»»

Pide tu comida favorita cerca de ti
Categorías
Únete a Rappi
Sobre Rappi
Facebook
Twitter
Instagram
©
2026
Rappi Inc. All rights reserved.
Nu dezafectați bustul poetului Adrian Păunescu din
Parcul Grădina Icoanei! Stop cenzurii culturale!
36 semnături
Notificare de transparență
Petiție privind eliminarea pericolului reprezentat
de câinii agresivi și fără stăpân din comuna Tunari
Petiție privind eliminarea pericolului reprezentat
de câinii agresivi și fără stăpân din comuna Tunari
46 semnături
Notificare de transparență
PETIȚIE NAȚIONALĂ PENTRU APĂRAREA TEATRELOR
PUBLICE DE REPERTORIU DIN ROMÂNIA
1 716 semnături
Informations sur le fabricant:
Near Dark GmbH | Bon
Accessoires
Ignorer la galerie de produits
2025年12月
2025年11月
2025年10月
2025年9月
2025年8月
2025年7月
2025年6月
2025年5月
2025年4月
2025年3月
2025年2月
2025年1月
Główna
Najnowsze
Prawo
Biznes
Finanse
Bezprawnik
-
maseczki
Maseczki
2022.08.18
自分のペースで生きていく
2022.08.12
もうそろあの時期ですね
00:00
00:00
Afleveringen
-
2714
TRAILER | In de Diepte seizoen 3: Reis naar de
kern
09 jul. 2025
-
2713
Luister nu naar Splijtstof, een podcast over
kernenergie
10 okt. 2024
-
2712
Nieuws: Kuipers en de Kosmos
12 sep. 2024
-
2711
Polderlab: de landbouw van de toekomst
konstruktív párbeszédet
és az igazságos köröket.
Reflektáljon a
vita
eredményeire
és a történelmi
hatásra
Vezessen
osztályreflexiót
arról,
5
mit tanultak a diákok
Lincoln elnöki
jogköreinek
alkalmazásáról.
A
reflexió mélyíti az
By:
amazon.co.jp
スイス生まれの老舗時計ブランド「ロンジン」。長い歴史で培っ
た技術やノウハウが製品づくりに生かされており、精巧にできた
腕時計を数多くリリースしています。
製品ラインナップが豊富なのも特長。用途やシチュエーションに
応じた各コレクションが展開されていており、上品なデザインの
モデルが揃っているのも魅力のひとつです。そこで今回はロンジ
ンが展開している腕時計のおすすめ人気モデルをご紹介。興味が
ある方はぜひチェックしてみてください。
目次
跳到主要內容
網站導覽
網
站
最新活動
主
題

««

Exercise
Pick each line holding "Rappi" out of the entries above and return it.

Reply to the exercise
Únete a Rappi
Sobre Rappi
Rappi Inc. All rights reserved.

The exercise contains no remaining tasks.